The chapter then turns to migration as stronger evidence for the importance of living conditions. Immigrants’ well-being tends to move closer to the average well-being of the country they move to than to that of their country of origin. Immigrants from poorer countries often show large gains after moving to countries such as Canada. This supports the conclusion that national differences in well-being are not just cultural or personality differences; living conditions matter. At the same time, some cultural patterns remain, because immigrants from Latin America and East Asia show some of the same relative patterns observed in their regions of origin.
Migration studies also show that integration matters. Immigrants who identify with Canada, either while maintaining their original identity or through assimilation, report higher well-being than those who remain separated from Canadian identity or feel marginalized. This suggests that migration improves well-being most when people gain access to better living conditions and also develop a sense of belonging in the new society.

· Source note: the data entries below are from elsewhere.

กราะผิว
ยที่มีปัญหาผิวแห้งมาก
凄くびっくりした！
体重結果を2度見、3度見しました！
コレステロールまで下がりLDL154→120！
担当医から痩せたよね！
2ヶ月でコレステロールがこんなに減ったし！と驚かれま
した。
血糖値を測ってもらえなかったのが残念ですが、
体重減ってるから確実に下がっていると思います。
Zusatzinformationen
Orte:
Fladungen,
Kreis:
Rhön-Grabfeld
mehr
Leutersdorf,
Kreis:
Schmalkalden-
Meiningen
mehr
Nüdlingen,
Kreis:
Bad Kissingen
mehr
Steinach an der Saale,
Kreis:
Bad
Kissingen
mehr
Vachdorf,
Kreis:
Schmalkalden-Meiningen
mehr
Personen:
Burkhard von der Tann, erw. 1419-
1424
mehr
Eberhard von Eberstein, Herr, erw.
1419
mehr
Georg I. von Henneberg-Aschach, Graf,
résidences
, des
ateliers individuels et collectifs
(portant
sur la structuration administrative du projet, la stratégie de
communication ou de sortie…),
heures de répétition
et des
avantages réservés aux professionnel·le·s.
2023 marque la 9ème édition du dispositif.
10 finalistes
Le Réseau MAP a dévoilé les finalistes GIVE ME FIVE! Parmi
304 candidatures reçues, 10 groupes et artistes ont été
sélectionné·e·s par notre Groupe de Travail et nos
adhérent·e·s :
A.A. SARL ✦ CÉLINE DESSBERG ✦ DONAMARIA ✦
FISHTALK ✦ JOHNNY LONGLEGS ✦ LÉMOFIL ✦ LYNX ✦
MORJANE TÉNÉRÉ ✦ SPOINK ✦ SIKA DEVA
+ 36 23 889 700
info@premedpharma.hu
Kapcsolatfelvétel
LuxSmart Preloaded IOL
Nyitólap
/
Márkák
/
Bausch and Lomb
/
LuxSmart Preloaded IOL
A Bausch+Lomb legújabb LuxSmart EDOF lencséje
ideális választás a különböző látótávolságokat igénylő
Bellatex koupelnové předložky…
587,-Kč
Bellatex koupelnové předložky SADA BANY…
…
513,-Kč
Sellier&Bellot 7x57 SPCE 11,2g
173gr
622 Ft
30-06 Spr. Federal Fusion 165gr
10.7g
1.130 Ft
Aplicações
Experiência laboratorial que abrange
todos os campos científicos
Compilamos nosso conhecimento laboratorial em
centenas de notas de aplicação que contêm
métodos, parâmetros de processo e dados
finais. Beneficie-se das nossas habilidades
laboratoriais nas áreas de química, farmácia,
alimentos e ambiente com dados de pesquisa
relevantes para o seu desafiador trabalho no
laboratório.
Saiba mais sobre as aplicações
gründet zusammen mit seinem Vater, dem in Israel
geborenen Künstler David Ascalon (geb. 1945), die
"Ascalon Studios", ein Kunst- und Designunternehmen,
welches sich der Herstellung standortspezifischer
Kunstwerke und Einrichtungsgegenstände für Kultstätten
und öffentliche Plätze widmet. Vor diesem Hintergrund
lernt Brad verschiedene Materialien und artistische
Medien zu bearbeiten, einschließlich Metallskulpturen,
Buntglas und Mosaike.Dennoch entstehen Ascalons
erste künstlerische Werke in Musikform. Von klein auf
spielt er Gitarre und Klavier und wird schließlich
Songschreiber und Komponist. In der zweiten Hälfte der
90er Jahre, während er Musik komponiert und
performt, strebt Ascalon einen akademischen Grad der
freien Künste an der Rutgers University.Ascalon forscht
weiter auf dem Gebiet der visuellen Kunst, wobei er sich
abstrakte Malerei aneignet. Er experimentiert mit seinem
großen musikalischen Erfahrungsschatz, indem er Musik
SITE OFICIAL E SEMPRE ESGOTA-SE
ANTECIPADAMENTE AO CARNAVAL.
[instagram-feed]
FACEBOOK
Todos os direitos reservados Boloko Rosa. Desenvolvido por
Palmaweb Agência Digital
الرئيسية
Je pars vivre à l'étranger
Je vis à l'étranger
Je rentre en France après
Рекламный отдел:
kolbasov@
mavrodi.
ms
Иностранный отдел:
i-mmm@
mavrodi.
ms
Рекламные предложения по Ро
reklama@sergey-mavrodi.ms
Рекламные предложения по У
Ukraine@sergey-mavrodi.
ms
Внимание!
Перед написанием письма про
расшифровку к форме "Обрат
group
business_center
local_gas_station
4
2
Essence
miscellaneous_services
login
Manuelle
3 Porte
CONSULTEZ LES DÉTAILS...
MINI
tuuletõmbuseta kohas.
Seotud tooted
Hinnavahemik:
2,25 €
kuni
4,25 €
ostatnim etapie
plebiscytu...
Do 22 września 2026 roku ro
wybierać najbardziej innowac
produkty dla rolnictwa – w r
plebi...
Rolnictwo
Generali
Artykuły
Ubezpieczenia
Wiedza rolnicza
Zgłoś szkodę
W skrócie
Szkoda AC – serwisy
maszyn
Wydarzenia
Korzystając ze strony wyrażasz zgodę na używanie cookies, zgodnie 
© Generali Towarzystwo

The final sections argue that subjective well-being is not the only criterion for evaluating societies. Life expectancy also matters. A country where people are moderately happy for many decades may be preferable to one where people are very happy for a short life. The concept of happy life-years combines average well-being with life expectancy. Wealthier nations often do better on both dimensions because economic resources support health care, safety, and longer lives.
The chapter ends with sustainability. Modern high well-being often depends on resource-intensive lifestyles that may harm future generations. Subjective well-being research cannot solve this moral and political problem, but it can identify societies that achieve high well-being, long lives, and more sustainable living. Scandinavian countries currently do well on these dimensions, and Costa Rica offers a warmer example of relatively high well-being with lower resource use. The broader conclusion is that money matters greatly for well-being, especially through basic needs, but the best societies must also consider longevity, social conditions, and sustainability.